LAMPUNG,sinarberitanews.com-"Jalan ditambal setelah diberitakan" adalah bukti nyata bahwa fungsi kontrol media bekerja, tetapi sekaligus mengindikasikan kelemahan dalam tata kelola dan sistem perawatan infrastruktur yang berkelanjutan.
Solusi idealnya adalah pemerintah memiliki sistem pelaporan, pemantauan, dan perbaikan yang responsif, transparan, dan terencana, sehingga tidak perlu bergantung pada "kejar tayang" media untuk memperbaiki jalan yang rusak. Namun, selama sistem itu belum ideal, peran media dalam mendorong perbaikan tetap sangat vital bagi masyarakat.
Jalan Lintas Barat (Jalibanr) yang sudah lama dikeluhkan warga, baru diperbaiki dengan cepat setelah mendapatkan sorotan dari media massa, media online, koran dan sosial media.
Media berperan sebagai pemberi tekanan (pressure group). Setelah diangkat media, masalah yang tadinya "lokal" menjadi konsumsi publik luas. Otoritas terkait (Dinas PUPR, Provinsi Lapmpung) Ataupun dari pihak rekanan alias pemborong merasa terdesak untuk bertindak cepat demi menjaga citra dan akuntabilitas. mungkin masuk dalam antrean perbaikan yang panjang.

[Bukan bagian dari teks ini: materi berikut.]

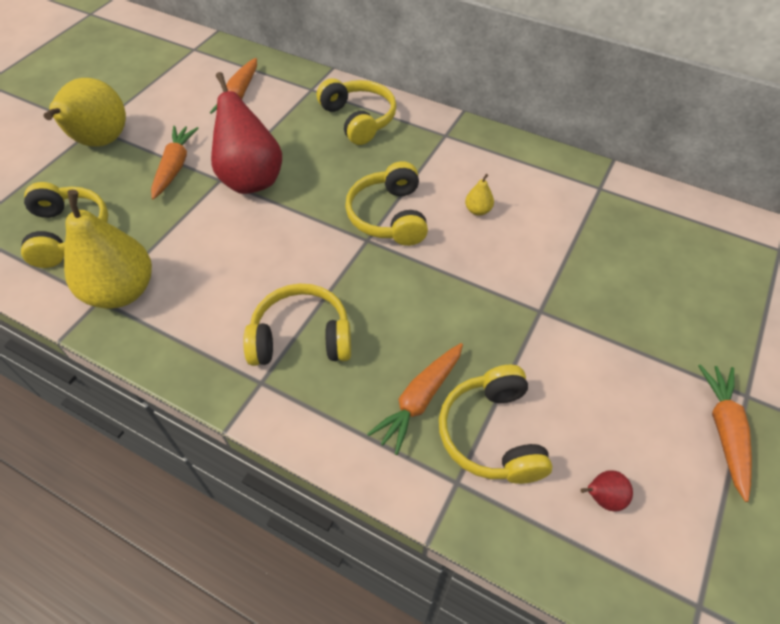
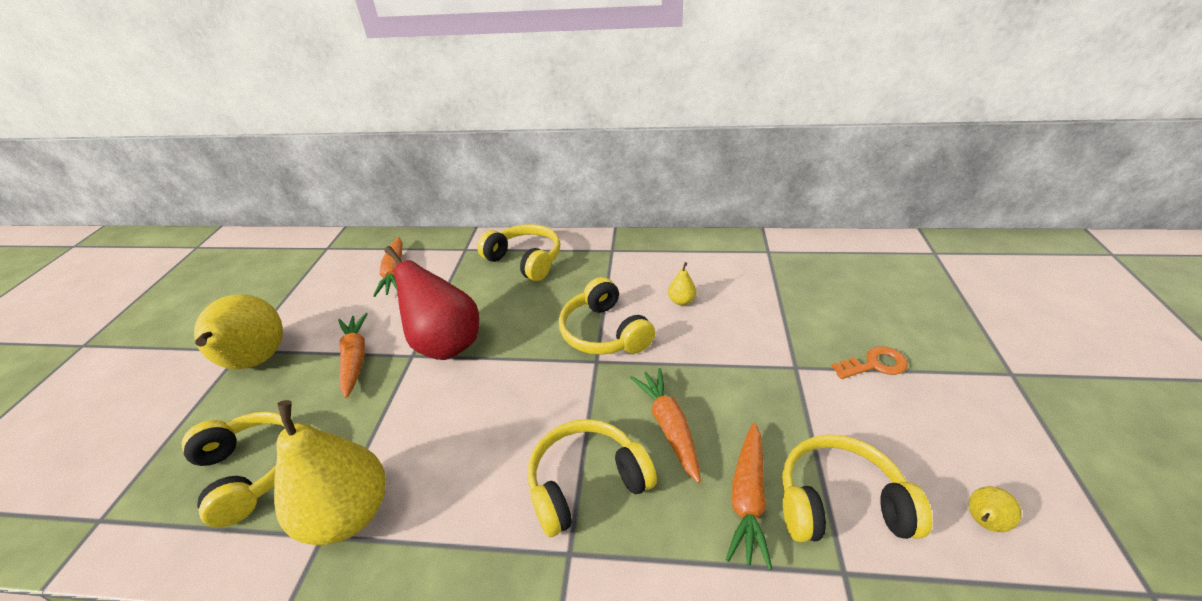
camera: 20 degrees left, 15 degrees down
(492, 434) = (840, 503): yellow headphones -> yellow headphones turned 120 degrees clockwise
(602, 497) = (983, 522): red pear -> yellow pear
(616, 336) = (874, 364): none -> orange key
(724, 431) = (1023, 412): orange carrot -> orange carrot (669, 427)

Sorotan media ini "memotong antrean" itu dan menjadikan masalah tersebut sebagai prioritas utama untuk segera diselesaikan.

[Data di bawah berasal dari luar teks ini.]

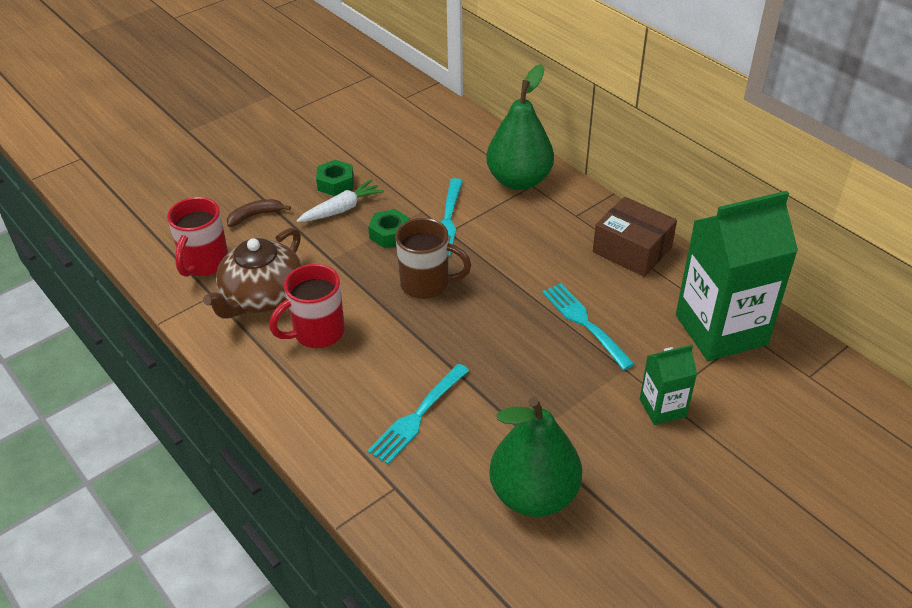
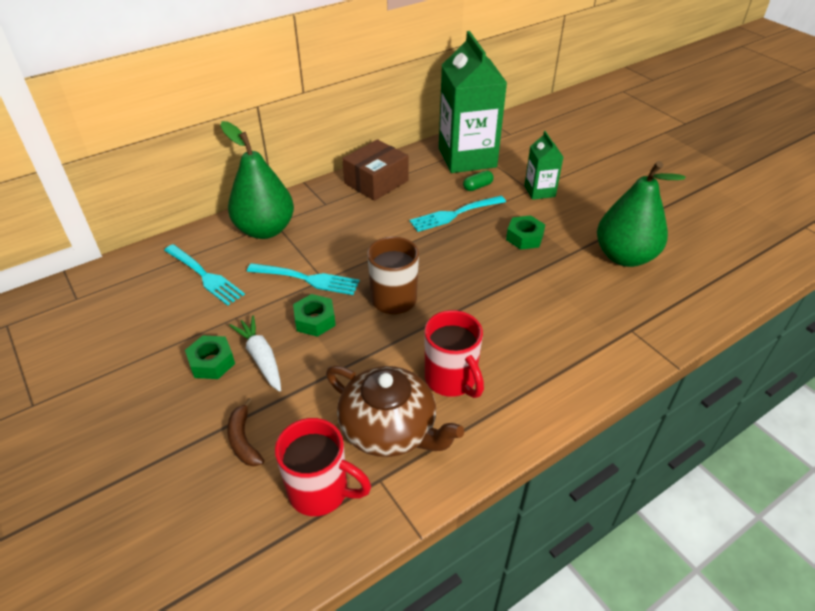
camera: 85 degrees left, 0 degrees up
(417, 416) = (555, 313): turquoise fork -> turquoise fork (205, 276)
(552, 390) = (524, 237): none -> green nut
(652, 342) = (477, 186): none -> green capsule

Perbaikan cepat setelah pemberitaan adalah bentuk respons untuk menunjukkan bahwa pemerintah "peduli dan bekerja". Ini bisa menjadi alat legitimasi bahwa mereka tanggap terhadap aspirasi masyarakat dan merespons hal-hal yang sedang panas/urgen menurut publik, daripada mengikuti perencanaan preventif yang sistematis.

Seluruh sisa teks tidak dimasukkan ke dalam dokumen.